SHARES in rare earth mining companies have taken a hit following comments by electric vehicle manufacturer Tesla that its next drivetrains will use technology that don’t include the minerals.
Bloomberg News cited Tesla vice president of powertrain engineering, Colin Campbell as saying earlier this month that the next drive unit includes a permanent magnet motor that is rare earth-free.
Shares of producers including JL Mag Rare-Earth Co. and Jiangsu Huahong Technology Stock Co. immediately sold off after Campbell’s comments, while Lynas Rare Earths Ltd. — the biggest producer of the materials outside China — is down about a quarter this month, said the newswire.
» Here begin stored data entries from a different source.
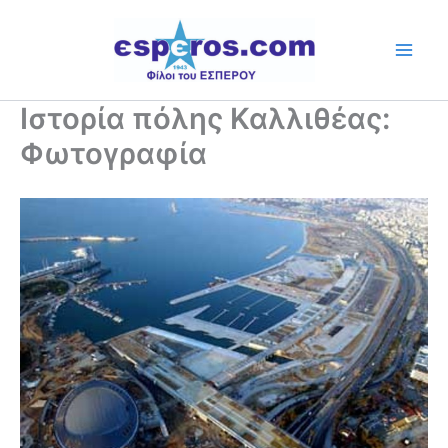
Skip
to
content
Ιστορία πόλης Καλλιθέας:
Φωτογραφία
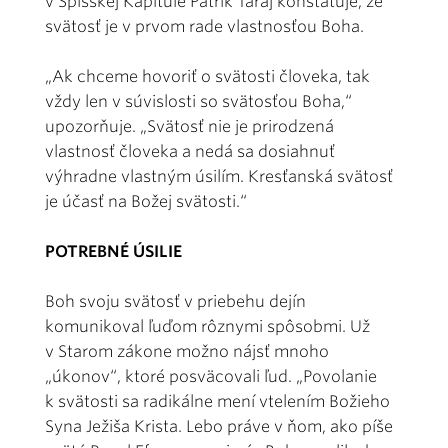
v Spišskej Kapitule Patrik Taraj konštatuje, že
svätosť je v prvom rade vlastnosťou Boha.
„Ak chceme hovoriť o svätosti človeka, tak
vždy len v súvislosti so svätosťou Boha,“
upozorňuje. „Svätosť nie je prirodzená
vlastnosť človeka a nedá sa dosiahnuť
výhradne vlastným úsilím. Kresťanská svätosť
je účasť na Božej svätosti.“
POTREBNÉ ÚSILIE
Boh svoju svätosť v priebehu dejín
komunikoval ľuďom rôznymi spôsobmi. Už
v Starom zákone možno nájsť mnoho
„úkonov“, ktoré posväcovali ľud. „Povolanie
k svätosti sa radikálne mení vtelením Božieho
Syna Ježiša Krista. Lebo práve v ňom, ako píše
Rare earths, while not geologically rare, are tough to process economically in an industry where primary supply is 85% controlled by China. This leaves western economies vulnerable to political power plays such as in 2020 when there were concerns shipments could be limited following trade tensions with the US.
According to William Roberts, a senior research analyst at London-based consultancy Rho Motion, rare earths could be replaced by ferrite magnets. These are made of iron and mixed with materials like barium and strontium, which are more widely available and cheaper, said Bloomberg News.
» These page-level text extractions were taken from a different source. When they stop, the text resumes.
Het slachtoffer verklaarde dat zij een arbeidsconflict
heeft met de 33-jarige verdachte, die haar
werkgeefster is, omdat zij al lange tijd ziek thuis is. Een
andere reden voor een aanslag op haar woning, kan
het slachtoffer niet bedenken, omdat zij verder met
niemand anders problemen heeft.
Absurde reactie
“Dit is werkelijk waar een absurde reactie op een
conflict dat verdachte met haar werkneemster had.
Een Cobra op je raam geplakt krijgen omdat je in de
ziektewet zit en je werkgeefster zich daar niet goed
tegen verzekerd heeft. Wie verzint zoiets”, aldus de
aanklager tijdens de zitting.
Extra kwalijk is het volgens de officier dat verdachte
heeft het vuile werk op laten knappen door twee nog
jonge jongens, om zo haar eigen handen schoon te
Other alternatives were also in the pipeline.
Minneapolis-based Niron Magnetics Inc., which has partnered with Volvo Car AB, last year won a $17.5m US Energy Department grant to help scale up work on rare-earth free magnets that use iron nitride-based technology, said Bloomberg News.
A team from the University of Cambridge and colleagues from Austria announced a new method to make tetrataenite, a possible replacement for rare-earth magnets, in a research paper published last year.